We believe the teacher’s (and the parent’s) endeavour must lie in creating curiosity in the pre-teen years. Once the child is curious, she is inspired to find her path, grow, and shape her own wisdom and she becomes an empowered learner. Excellence is a likely consequence, and the journey is enjoyable too. Without curiosity, learning becomes an arduous task.

  1. Practice, Failure and Persistence are critical traits in a learning journey. The educator’s job is to create an environment where the child is motivated to struggle, explore, often fail, reflect, and learn. We need to ensure our children learn to try and fail without fear – introspect, and grow. Our children will cherish the joy of self-discovery more than being fed the right answer, will remain open to doubt and multiple possibilities, over the infallibility of their solution.
  2. We will learn from Sri Aurobindo and Mother’s concepts of Integral Education, and draw from their wisdom to shape the lives of our students – we will draw the best in our children, so they discover their purpose, and carve their paths with confidence. This leads to a variety of “beyond classroom” curriculum. How much of the standard curriculum till Class 7 can be delivered through games, puzzles and quizzes, being with Nature, outdoor activities, surveys, and public problem solving? We will work along with the parent and the community to achieve this together. Real education is not limited by the perspectives and wisdom of a designated teacher. This is an objective we are already pursuing – and Klorofeel Education will be proud to share this “Beyond Classroom” student-centered pedagogy a few years from now, drawing on innate strengths and aspirations of the child.
  3. Our students will learn through Problem Solving. They will be exposed to issues and problems in the community and environment around them, and will be engaged in solving relevant issues.
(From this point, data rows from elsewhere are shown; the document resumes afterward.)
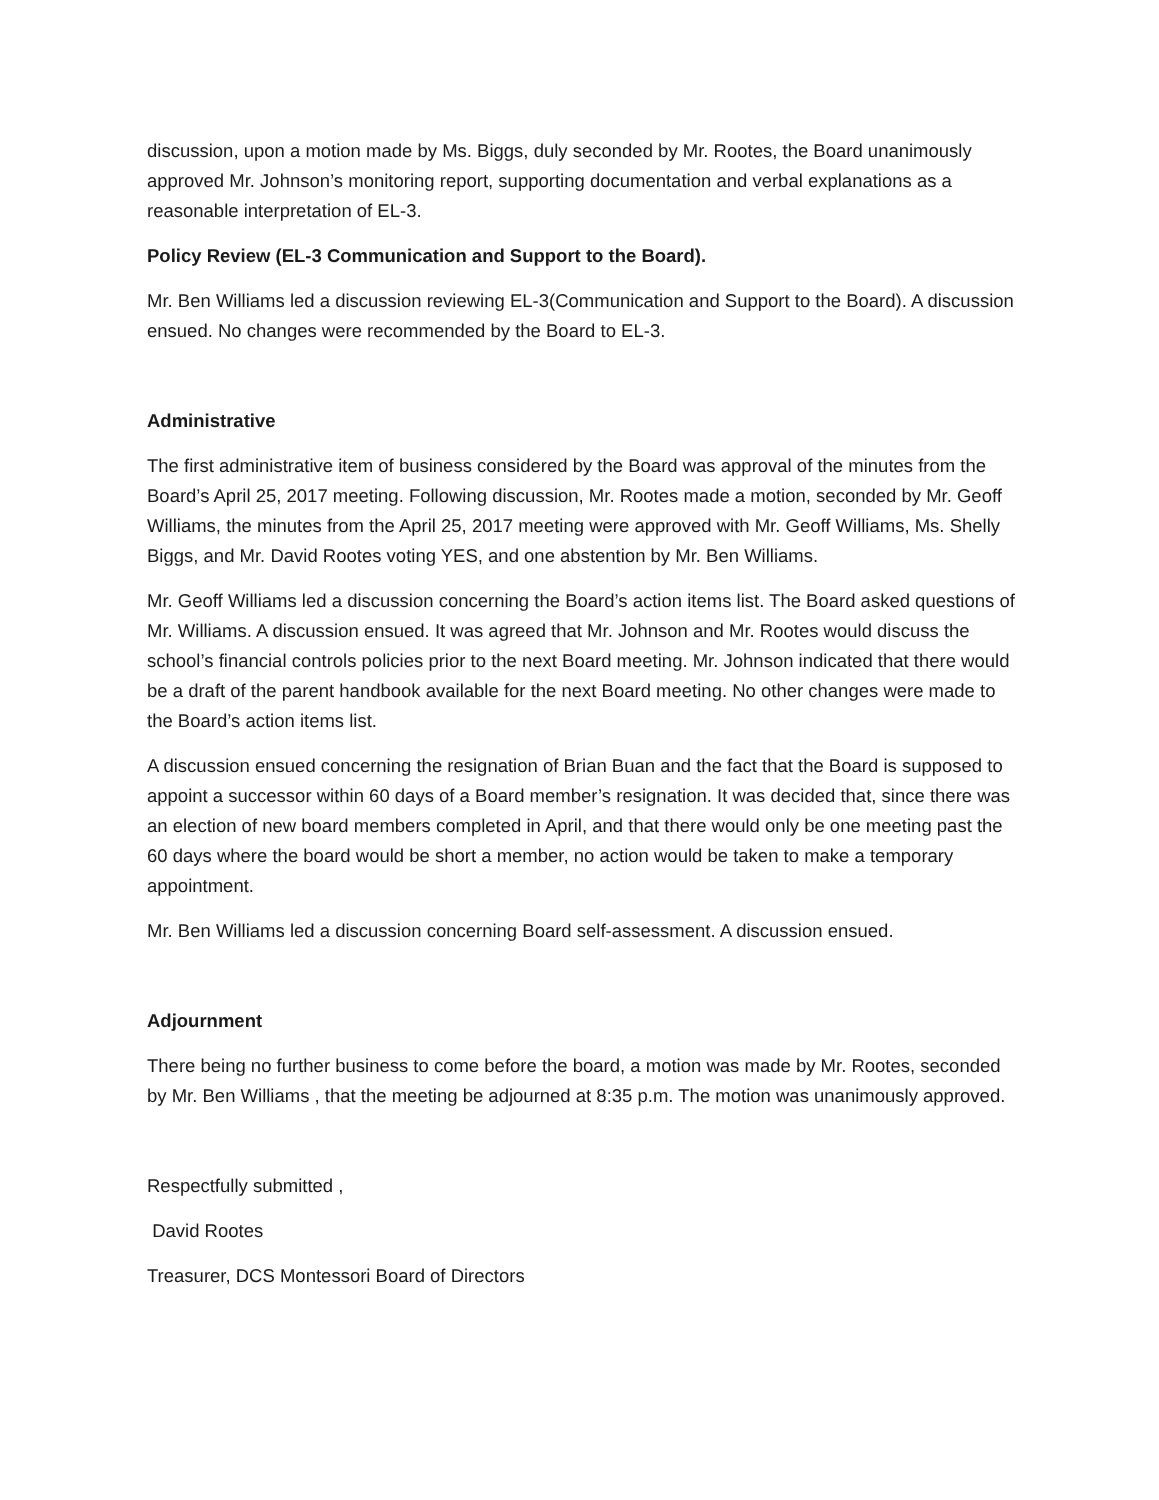discussion, upon a motion made by Ms. Biggs, duly seconded by Mr. Rootes, the Board unanimously approved Mr. Johnson’s monitoring report, supporting documentation and verbal explanations as a reasonable interpretation of EL-3.
Policy Review (EL-3 Communication and Support to the Board).
Mr. Ben Williams led a discussion reviewing EL-3(Communication and Support to the Board). A discussion ensued. No changes were recommended by the Board to EL-3.
Administrative
The first administrative item of business considered by the Board was approval of the minutes from the Board’s April 25, 2017 meeting. Following discussion, Mr. Rootes made a motion, seconded by Mr. Geoff Williams, the minutes from the April 25, 2017 meeting were approved with Mr. Geoff Williams, Ms. Shelly Biggs, and Mr. David Rootes voting YES, and one abstention by Mr. Ben Williams.
Mr. Geoff Williams led a discussion concerning the Board’s action items list. The Board asked questions of Mr. Williams. A discussion ensued. It was agreed that Mr. Johnson and Mr. Rootes would discuss the school’s financial controls policies prior to the next Board meeting. Mr. Johnson indicated that there would be a draft of the parent handbook available for the next Board meeting. No other changes were made to the Board’s action items list.
A discussion ensued concerning the resignation of Brian Buan and the fact that the Board is supposed to appoint a successor within 60 days of a Board member’s resignation. It was decided that, since there was an election of new board members completed in April, and that there would only be one meeting past the 60 days where the board would be short a member, no action would be taken to make a temporary appointment.
Mr. Ben Williams led a discussion concerning Board self-assessment. A discussion ensued.
Adjournment
There being no further business to come before the board, a motion was made by Mr. Rootes, seconded by Mr. Ben Williams , that the meeting be adjourned at 8:35 p.m. The motion was unanimously approved.
Respectfully submitted ,
David Rootes
Treasurer, DCS Montessori Board of Directors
Today, students assimilate diverse concepts and it is expected they will use these to solve problems in the real world in future. However, they may not have learnt to connect these concepts, and probably never applied these. Hence many don’t find their formal learning relevant when faced with real problems.

We need to flip the framework. Instead of preparing them to be problem solvers of the future, we need to mentor them to solve problems today and thus get acquainted with the craft of problem solving, the underlying concepts, and their inter-relationships. And when they solve problems around them (not those in the lab) they learn relevant skills, apart from building a sense of pride and connectedness.